• _WHAT IS NEEDED_:
The material below holds a span beginning at the line with "Оборудование для сада и дачи" and ending at the line with "- Поливочное оборудование". Quote that span exactly, both ends included, and only that span.

• _RECORDS SUPPLIED_:

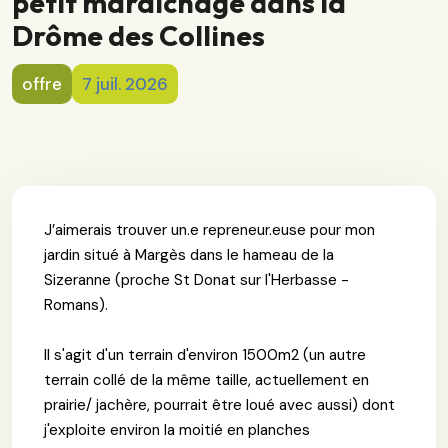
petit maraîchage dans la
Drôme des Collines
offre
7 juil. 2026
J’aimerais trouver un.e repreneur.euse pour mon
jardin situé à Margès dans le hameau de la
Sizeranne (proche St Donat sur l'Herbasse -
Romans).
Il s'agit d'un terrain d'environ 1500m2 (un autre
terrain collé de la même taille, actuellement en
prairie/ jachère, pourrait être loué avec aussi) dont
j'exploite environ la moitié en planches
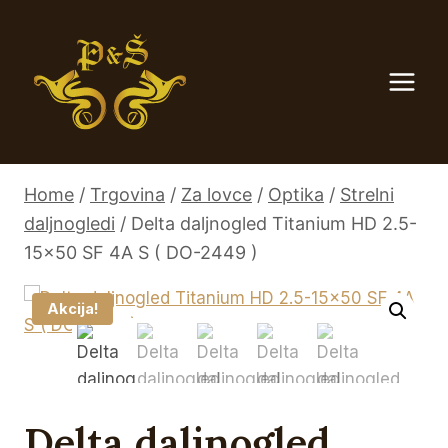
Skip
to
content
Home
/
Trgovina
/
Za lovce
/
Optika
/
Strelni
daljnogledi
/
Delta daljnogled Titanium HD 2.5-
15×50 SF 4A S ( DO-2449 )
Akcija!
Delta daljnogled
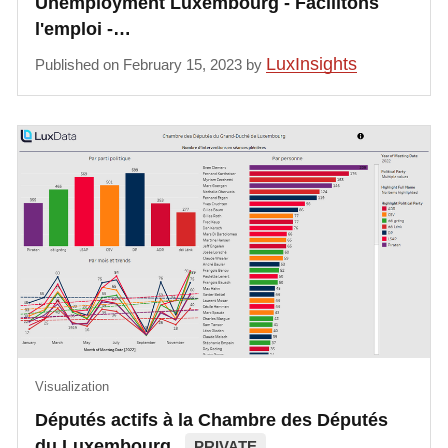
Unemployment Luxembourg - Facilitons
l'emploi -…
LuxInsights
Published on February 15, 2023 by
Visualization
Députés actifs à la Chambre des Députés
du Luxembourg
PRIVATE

* * *

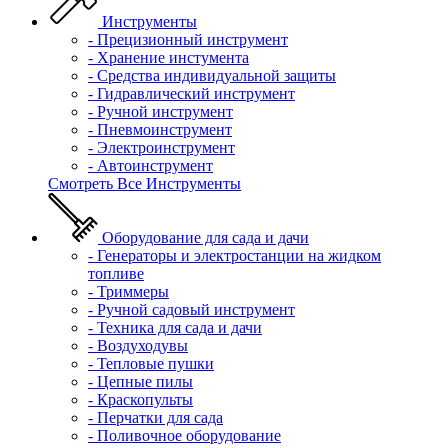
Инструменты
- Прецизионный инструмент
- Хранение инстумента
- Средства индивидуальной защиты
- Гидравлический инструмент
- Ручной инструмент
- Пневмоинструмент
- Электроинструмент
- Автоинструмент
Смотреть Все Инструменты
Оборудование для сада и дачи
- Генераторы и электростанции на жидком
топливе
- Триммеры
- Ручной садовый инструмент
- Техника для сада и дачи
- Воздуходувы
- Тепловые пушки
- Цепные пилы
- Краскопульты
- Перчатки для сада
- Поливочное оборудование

• _SOLUTION BELOW_:
Оборудование для сада и дачи
- Генераторы и электростанции на жидком
топливе
- Триммеры
- Ручной садовый инструмент
- Техника для сада и дачи
- Воздуходувы
- Тепловые пушки
- Цепные пилы
- Краскопульты
- Перчатки для сада
- Поливочное оборудование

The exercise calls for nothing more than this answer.